塔顶,观星台,四面无墙,只有白玉栏杆围合,栏杆上浮雕着星轨纹路,纹路在月光下流淌,像活过来一般,银光闪烁间,仿佛能听见宇宙的低语。
一个身穿月白长袍的中年男子负手而立,袍袖宽大,绣着银色的星轨纹路,纹路随着他的呼吸微微起伏,像星河在袍上流淌。
墨渊,天机阁主,面容清癯,眼神深邃,瞳孔里倒映着漫天星斗,却比星辰更冷。
他面前悬浮着一面巨大的青铜镜,镜面光滑如水,倒映着漫天星辰,镜中星辰的轨迹与天上星辰的轨迹完全一致,分毫不差,像另一个平行的宇宙。
墨渊伸出手指,点在镜面上,指尖泛起银光,光晕从指尖扩散,像石子投入静水。
镜面荡开涟漪,星辰轨迹开始加速转动,无数光点在镜中穿梭,交织成复杂的图案,图案变幻莫测,时而如龙蛇起陆,时而如花开叶落,像在演绎天地至理,又像在窥探命运之线。

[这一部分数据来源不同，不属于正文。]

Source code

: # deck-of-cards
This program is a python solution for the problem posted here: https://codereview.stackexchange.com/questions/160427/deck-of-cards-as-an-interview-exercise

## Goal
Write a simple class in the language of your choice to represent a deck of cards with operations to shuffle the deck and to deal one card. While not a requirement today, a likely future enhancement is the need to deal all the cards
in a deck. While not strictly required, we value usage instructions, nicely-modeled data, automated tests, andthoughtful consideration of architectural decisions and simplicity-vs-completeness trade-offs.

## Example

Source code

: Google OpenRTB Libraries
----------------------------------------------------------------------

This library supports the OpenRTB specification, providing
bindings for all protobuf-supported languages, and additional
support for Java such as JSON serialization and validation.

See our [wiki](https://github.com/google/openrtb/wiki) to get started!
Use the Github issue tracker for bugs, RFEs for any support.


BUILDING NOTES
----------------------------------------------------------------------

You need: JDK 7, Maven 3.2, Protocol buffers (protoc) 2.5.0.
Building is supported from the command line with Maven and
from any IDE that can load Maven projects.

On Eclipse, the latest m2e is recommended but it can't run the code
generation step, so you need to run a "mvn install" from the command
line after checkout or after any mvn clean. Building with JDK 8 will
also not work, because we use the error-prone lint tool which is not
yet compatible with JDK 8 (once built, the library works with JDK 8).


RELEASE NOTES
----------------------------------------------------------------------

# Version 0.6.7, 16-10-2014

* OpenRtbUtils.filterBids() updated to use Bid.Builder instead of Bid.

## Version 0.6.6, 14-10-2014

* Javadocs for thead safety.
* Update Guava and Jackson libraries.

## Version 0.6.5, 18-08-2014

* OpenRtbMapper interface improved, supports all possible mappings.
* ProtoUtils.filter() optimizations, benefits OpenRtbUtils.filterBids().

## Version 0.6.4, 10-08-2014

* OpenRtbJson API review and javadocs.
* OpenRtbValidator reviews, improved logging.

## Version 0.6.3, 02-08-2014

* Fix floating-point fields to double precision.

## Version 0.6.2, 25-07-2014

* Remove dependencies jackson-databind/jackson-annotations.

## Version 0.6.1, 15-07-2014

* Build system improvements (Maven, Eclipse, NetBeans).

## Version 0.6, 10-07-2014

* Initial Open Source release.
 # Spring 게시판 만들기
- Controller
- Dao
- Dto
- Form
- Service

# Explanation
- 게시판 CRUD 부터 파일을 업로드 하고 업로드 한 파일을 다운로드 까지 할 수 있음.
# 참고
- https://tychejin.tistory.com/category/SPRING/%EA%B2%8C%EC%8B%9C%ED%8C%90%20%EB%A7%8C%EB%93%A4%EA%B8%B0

他在推演,推演三个月前,东荒青云山脉方向,那一次微弱却异常的天机波动。
波动很短暂,像石子投入深潭,只激起一圈涟漪,就消失不见,但墨渊捕捉到了,天机阁的职责,就是捕捉天地间一切异常,哪怕细微如尘。
镜中的光点忽然紊乱,几颗星辰的轨迹偏离了预定路线,相互碰撞,爆发出刺目的光芒,光芒中隐约浮现出一片山脉的轮廓,山势连绵,林木葱郁,正是青云山脉。
墨渊眉头微皱,指尖银光大盛,灵力如潮水般注入镜中。
镜面剧烈波动,像煮沸的水,气泡翻滚,映照出的景象扭曲变形。